De la domination sexuelle dans les empires coloniaux

03.12.2019, par
Un an après la polémique sur leur livre « Sexe, race & colonies », des chercheurs publient un nouvel ouvrage sur la domination sexuelle dans les empires coloniaux. Explications avec deux de ses codirecteurs, l'historienne Christelle Taraud et l'anthropologue Gilles Boëtsch, à l'occasion du colloque « Images, colonisation, domination sur les corps » qui se tient aujourd'hui au Cnam en lien avec le nouvel opus.

   
Vous venez de publier aux éditions du CNRS 
Sexualités, identités & corps colonisés, codirigé avec huit autres chercheurs. Quelle est l'ambition de cet ouvrage ?
Christelle Taraud1 : Le projet de ce livre, qui réunit 47 chercheuses et chercheurs de tous horizons (historiens, anthropologues, géographes, sociologues, politologues, philosophes, psychologues…), est de s’interroger sur la sexualité comme constituant majeur du pouvoir dans les empires coloniaux. Notre objectif est de rendre impossible le récit des différentes conquêtes coloniales (portugaise, espagnole, anglaise, française, allemande, néerlandaise, étatsunienne, ottomane, japonaise…) en passant sous silence la domination sexuelle qui les a accompagnées ou en réduisant celle-ci à une donnée anecdotique, comme cela a été longtemps le cas.

####

Série d'exercices ::
1. Répondez aux questions suivantes à partir de l'extrait sur la domination sexuelle dans les empires coloniaux.
(a) Dans quel établissement se tient le colloque « Images, colonisation, domination sur les corps » ?
(b) Combien de chercheuses et chercheurs le livre Sexualités, identités & corps colonisés réunit-il ?
(c) Quelles sont les disciplines respectives de Christelle Taraud et de Gilles Boëtsch ?
2. Recopiez sans modification le passage de l'extrait qui va de « 03.12.2019, par » à « de cet ouvrage ? », ces deux bornes comprises.
Les données ci-dessous n'ont aucun lien avec l'extrait.

(Données)
####

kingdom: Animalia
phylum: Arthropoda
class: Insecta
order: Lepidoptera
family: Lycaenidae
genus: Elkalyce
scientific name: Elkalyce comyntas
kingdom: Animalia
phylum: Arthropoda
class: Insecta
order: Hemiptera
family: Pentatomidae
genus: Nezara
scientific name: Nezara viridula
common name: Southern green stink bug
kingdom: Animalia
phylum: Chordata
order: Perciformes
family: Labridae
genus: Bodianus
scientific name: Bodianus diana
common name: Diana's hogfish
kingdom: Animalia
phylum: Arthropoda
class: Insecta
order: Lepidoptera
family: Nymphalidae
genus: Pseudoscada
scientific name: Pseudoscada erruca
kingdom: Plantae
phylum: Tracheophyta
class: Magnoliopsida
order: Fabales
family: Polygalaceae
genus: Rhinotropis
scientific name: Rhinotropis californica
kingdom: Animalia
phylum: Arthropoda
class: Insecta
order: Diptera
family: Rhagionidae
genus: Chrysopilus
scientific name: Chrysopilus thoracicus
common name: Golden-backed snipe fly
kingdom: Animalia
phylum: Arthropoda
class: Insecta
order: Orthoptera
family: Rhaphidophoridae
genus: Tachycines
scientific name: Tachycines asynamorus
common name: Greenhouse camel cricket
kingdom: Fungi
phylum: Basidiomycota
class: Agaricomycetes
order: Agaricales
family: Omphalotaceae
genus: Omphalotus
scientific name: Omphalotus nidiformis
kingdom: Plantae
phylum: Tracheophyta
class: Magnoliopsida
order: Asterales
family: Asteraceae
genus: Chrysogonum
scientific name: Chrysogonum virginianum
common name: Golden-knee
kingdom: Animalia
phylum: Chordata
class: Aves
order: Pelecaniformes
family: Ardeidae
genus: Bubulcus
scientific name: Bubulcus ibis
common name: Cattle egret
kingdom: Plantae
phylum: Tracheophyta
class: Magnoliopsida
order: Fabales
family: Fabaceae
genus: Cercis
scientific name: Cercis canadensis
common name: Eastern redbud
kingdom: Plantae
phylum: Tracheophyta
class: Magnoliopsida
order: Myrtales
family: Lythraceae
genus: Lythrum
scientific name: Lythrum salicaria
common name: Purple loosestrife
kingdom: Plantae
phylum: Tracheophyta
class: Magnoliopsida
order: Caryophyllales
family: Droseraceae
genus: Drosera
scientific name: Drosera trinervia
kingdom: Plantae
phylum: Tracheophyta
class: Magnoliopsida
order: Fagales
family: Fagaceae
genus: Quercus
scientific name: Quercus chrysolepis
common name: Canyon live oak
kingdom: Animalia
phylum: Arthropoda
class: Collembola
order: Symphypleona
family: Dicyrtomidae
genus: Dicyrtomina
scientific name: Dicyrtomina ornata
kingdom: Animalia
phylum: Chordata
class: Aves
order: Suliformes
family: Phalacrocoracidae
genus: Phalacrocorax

####

Réponses ::
1.
(a) Au Cnam.
(b) 47.
(c) Christelle Taraud est historienne et Gilles Boëtsch est anthropologue.

2.
03.12.2019, par
Un an après la polémique sur leur livre « Sexe, race & colonies », des chercheurs publient un nouvel ouvrage sur la domination sexuelle dans les empires coloniaux. Explications avec deux de ses codirecteurs, l'historienne Christelle Taraud et l'anthropologue Gilles Boëtsch, à l'occasion du colloque « Images, colonisation, domination sur les corps » qui se tient aujourd'hui au Cnam en lien avec le nouvel opus.

   
Vous venez de publier aux éditions du CNRS 
Sexualités, identités & corps colonisés, codirigé avec huit autres chercheurs. Quelle est l'ambition de cet ouvrage ?